WHAT NEEDS TO BE DONE:
Quote every row below verbatim, leaving out the pictures.

EXERCISE DATA:

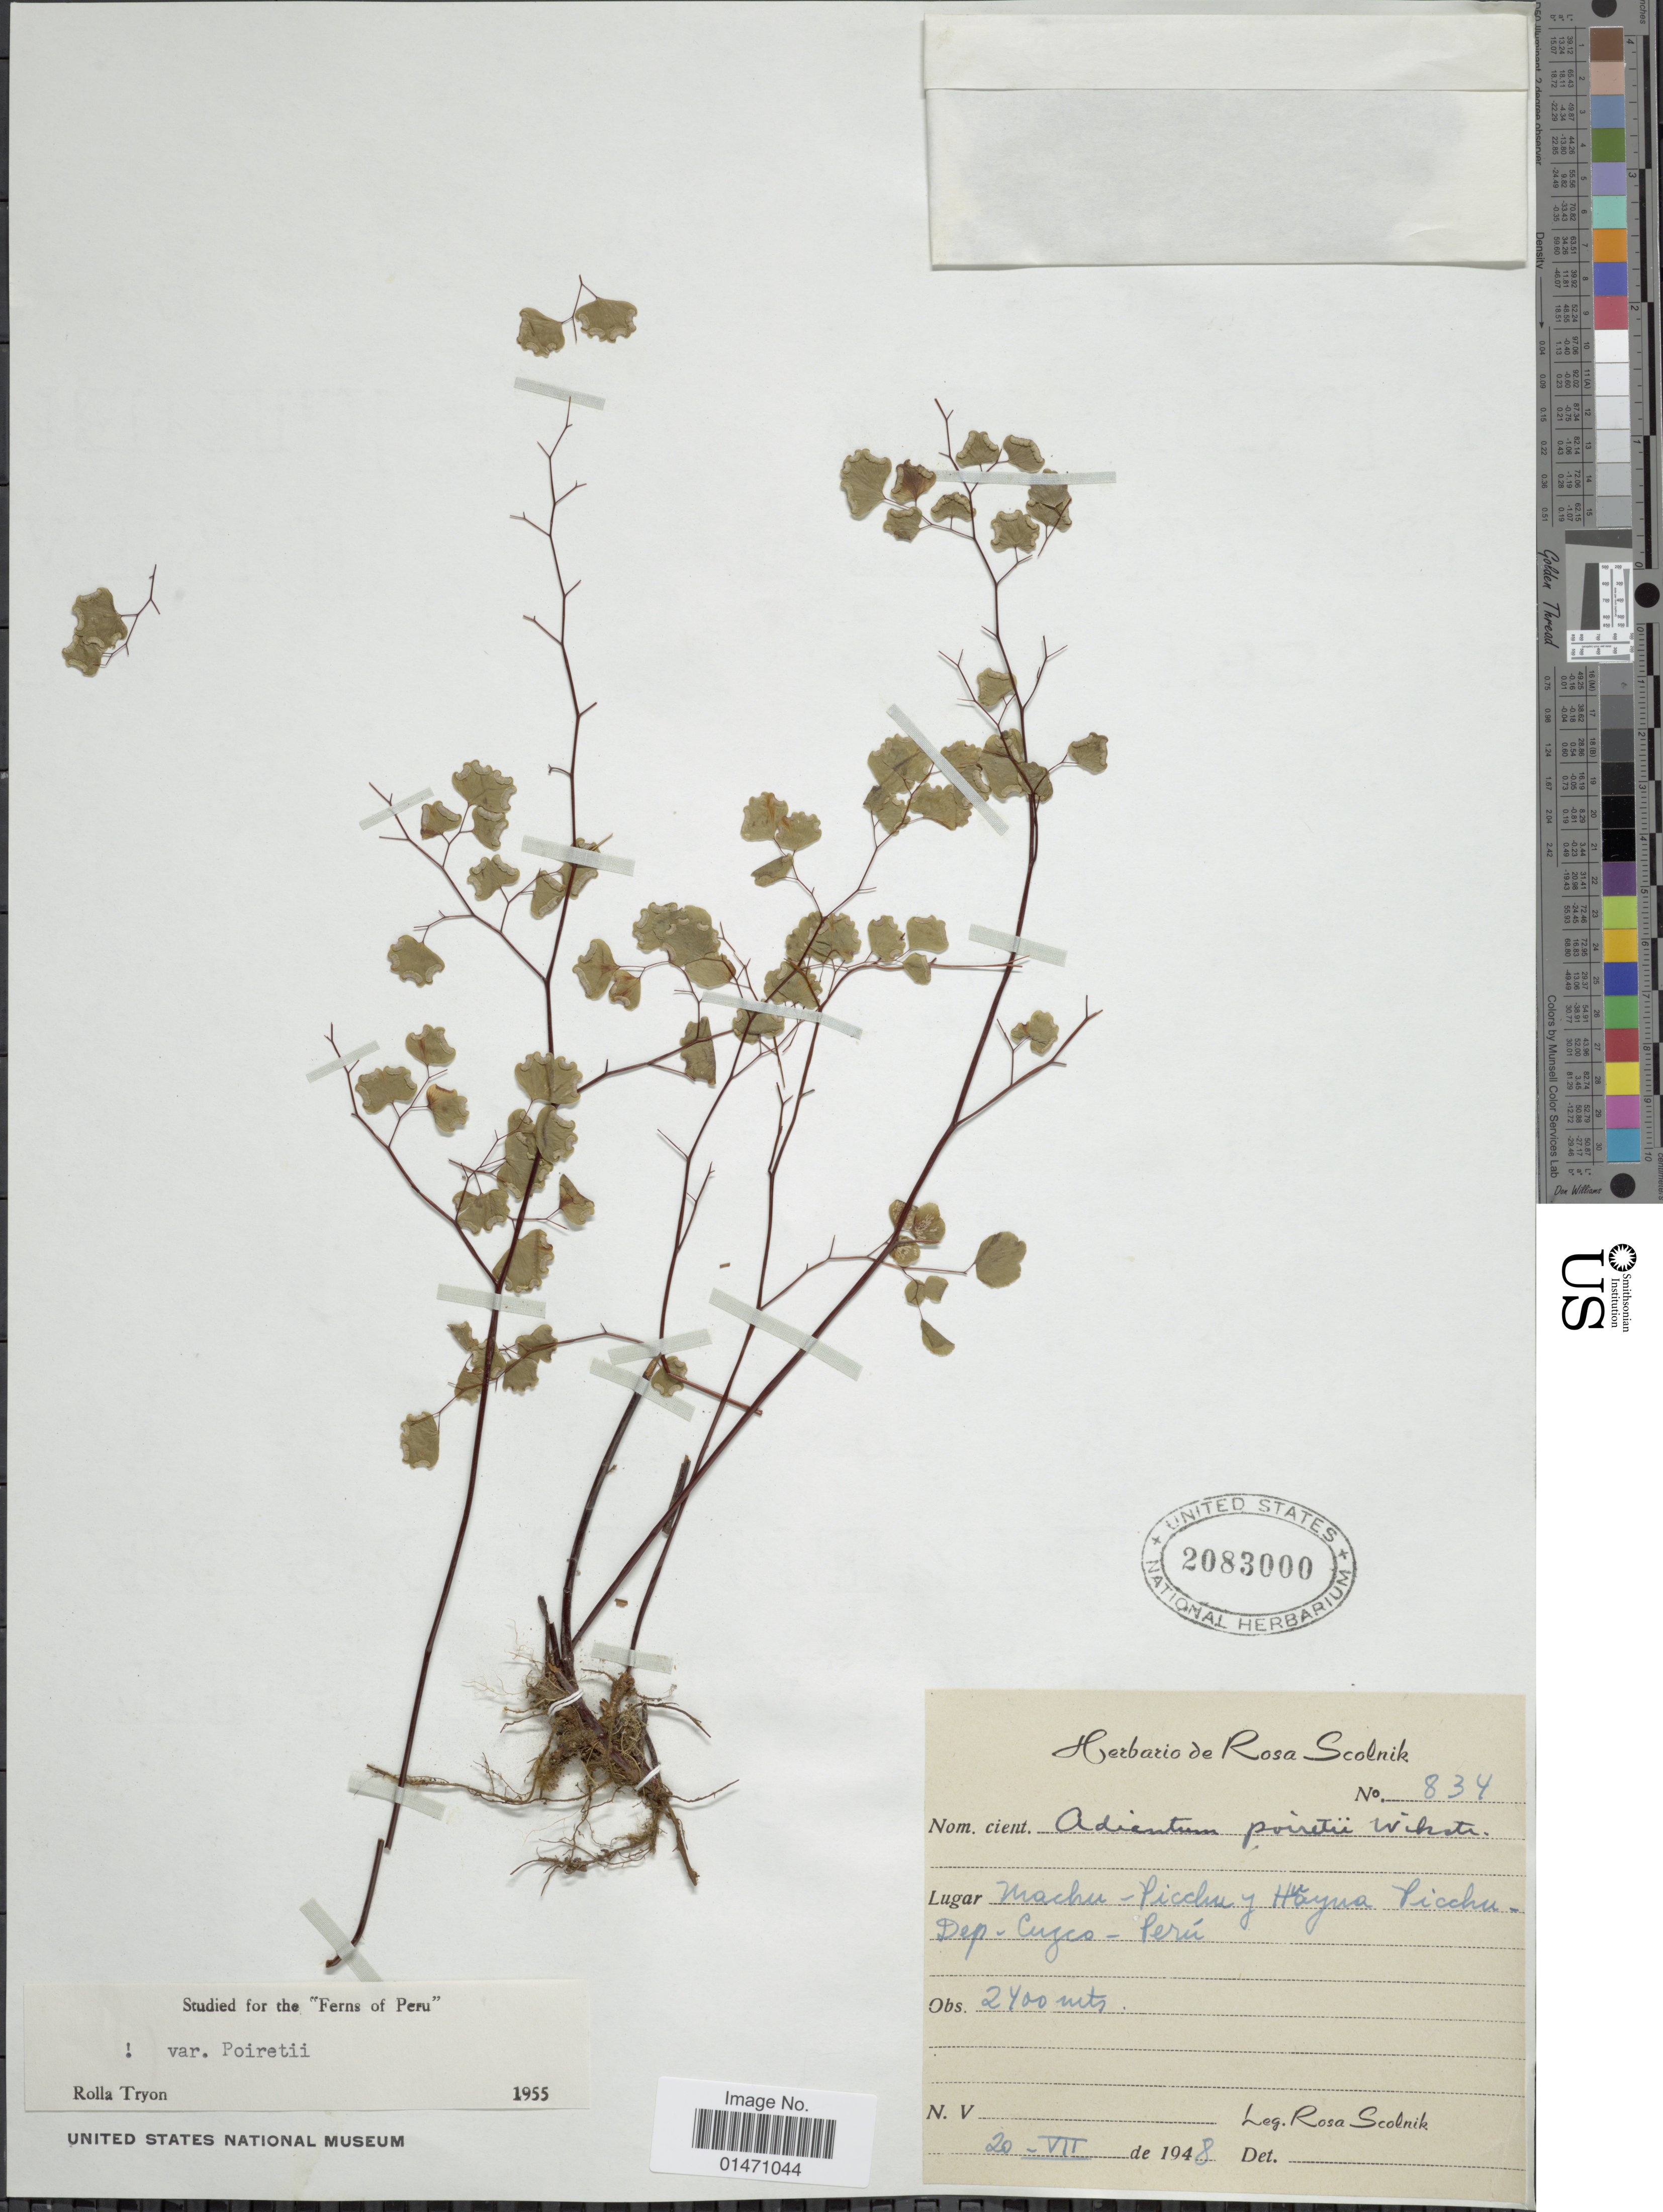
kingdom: Plantae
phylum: Tracheophyta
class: Polypodiopsida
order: Polypodiales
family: Pteridaceae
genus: Adiantum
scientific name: Adiantum poiretii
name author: Wikstr.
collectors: R. Scolnik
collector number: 834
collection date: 1948-07-20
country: Peru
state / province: Cusco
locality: Machu-Picchu y Hayua Picchu-Dep.-Cusco-Péru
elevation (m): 2400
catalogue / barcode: US 2083000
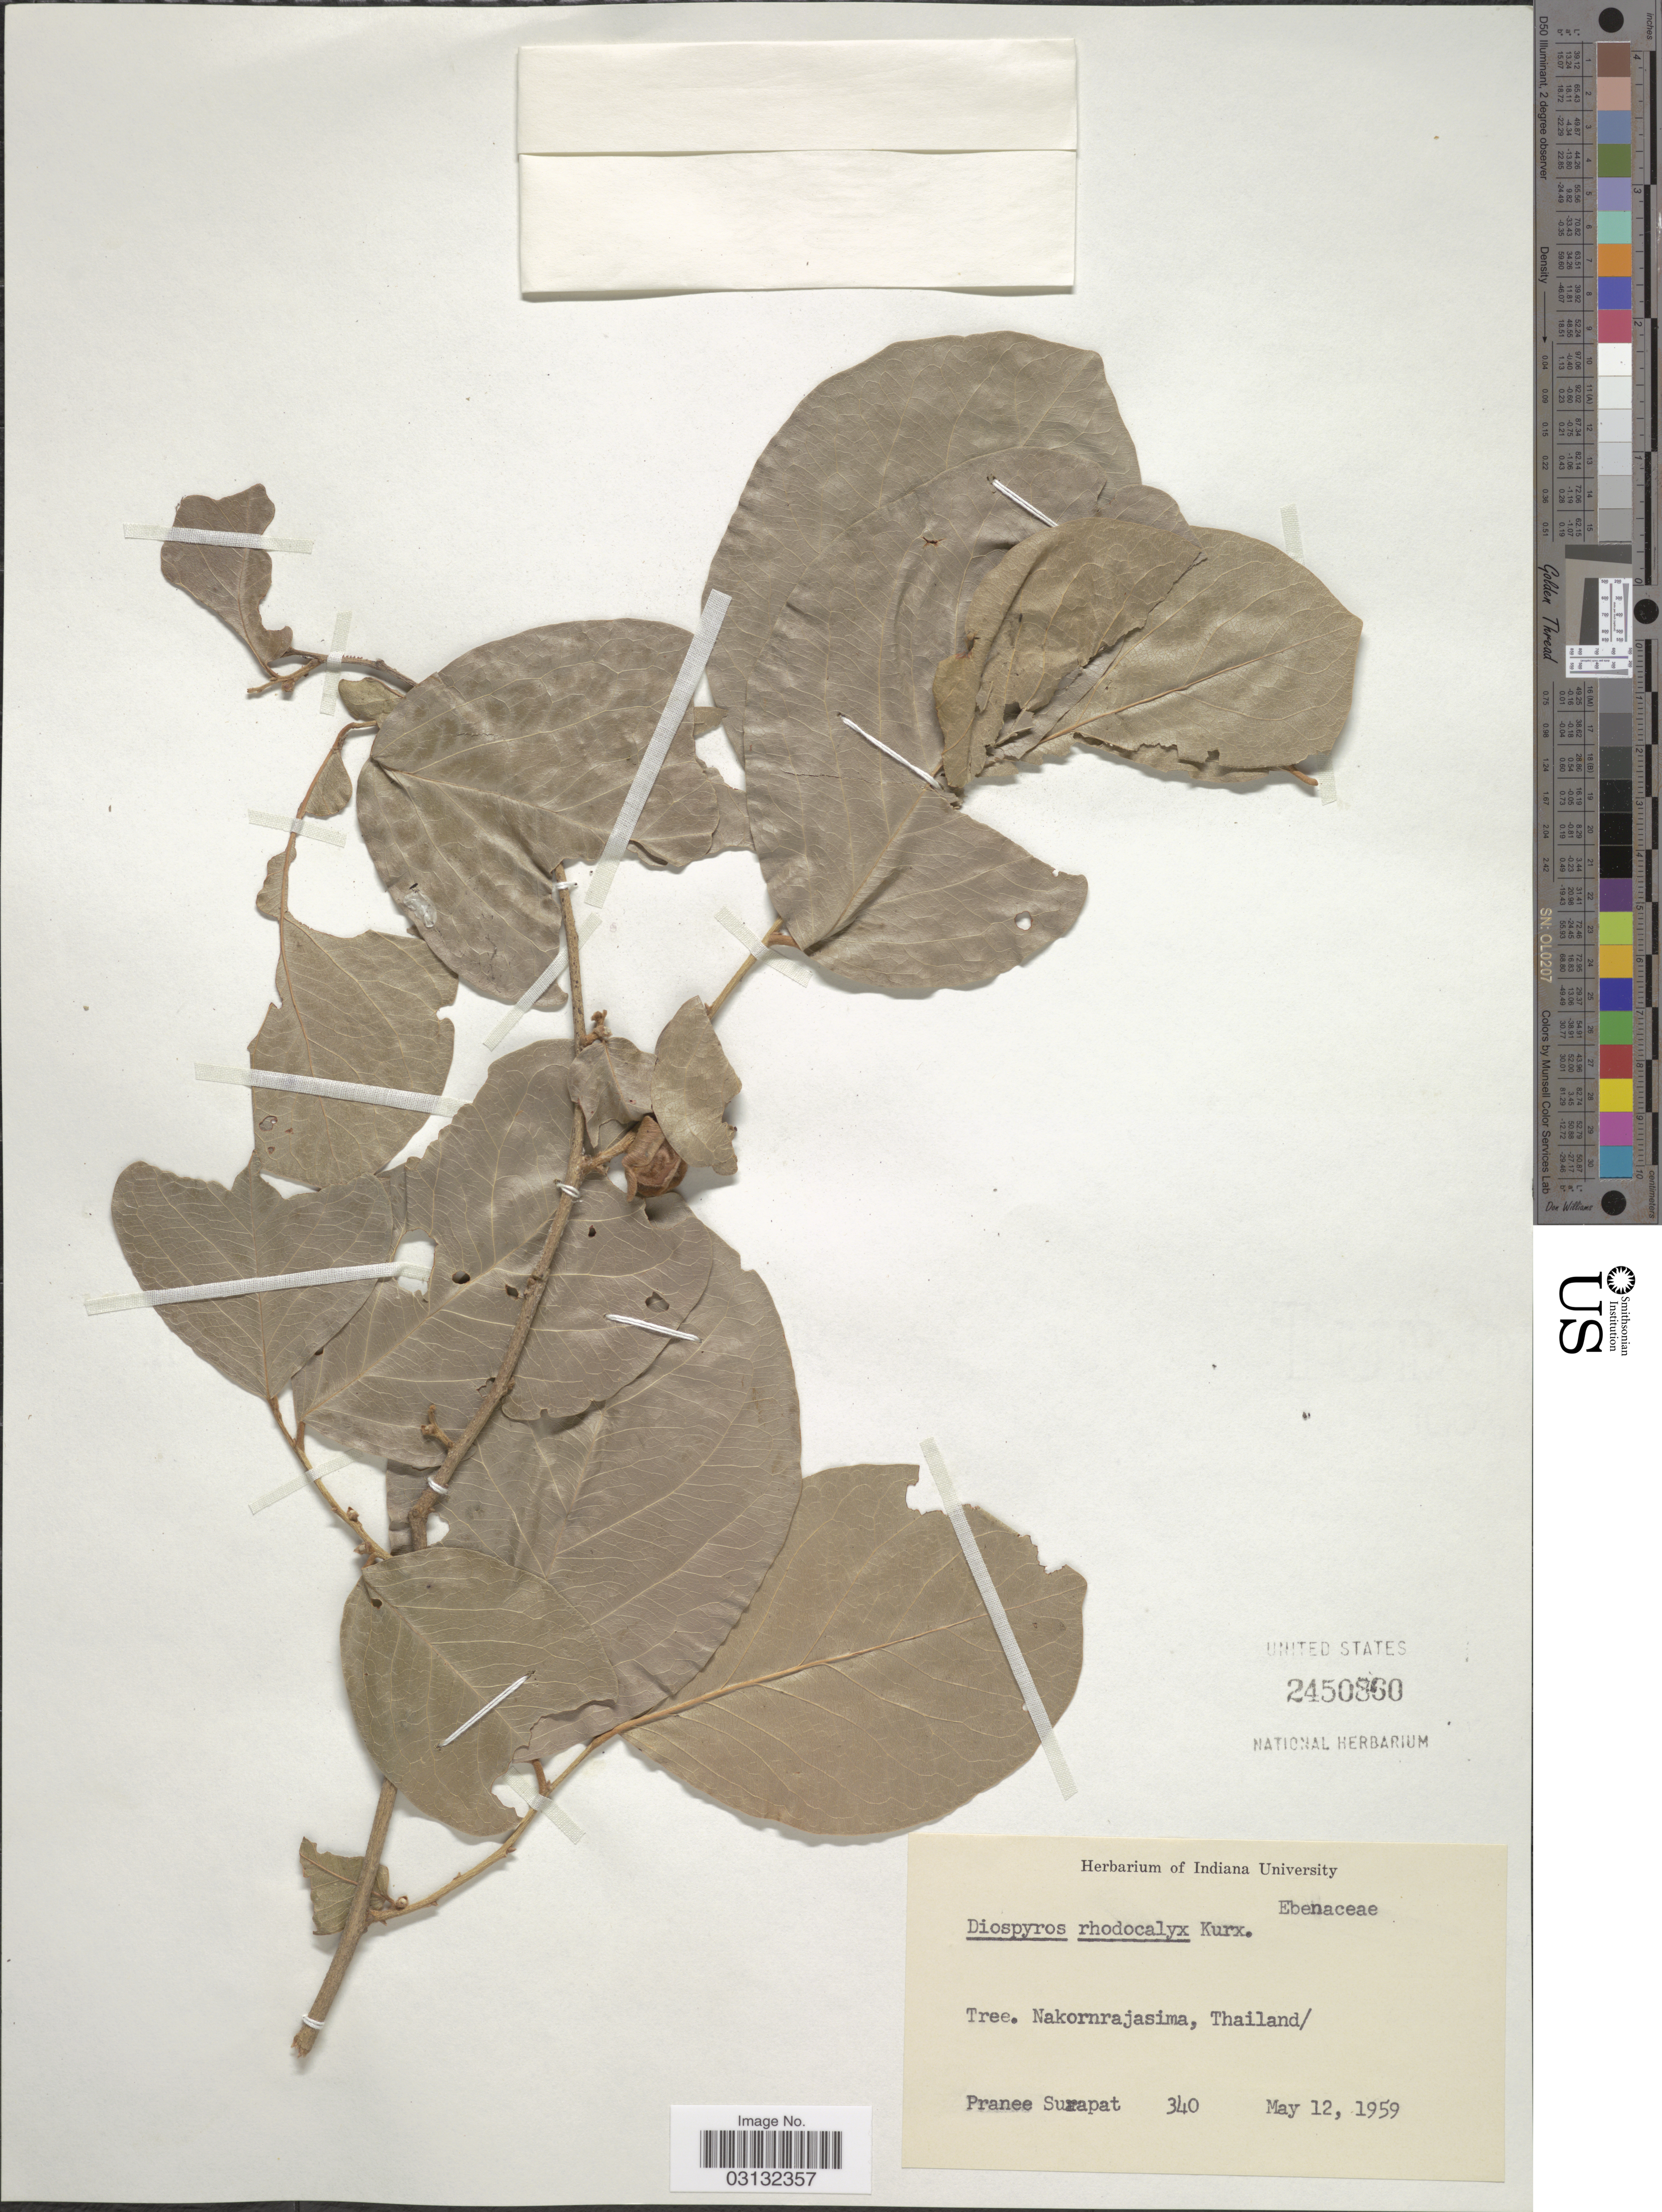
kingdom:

ANSWER IN FULL:
kingdom: Plantae
phylum: Tracheophyta
class: Polypodiopsida
order: Polypodiales
family: Pteridaceae
genus: Adiantum
scientific name: Adiantum poiretii
name author: Wikstr.
collectors: R. Scolnik
collector number: 834
collection date: 1948-07-20
country: Peru
state / province: Cusco
locality: Machu-Picchu y Hayua Picchu-Dep.-Cusco-Péru
elevation (m): 2400
catalogue / barcode: US 2083000
kingdom:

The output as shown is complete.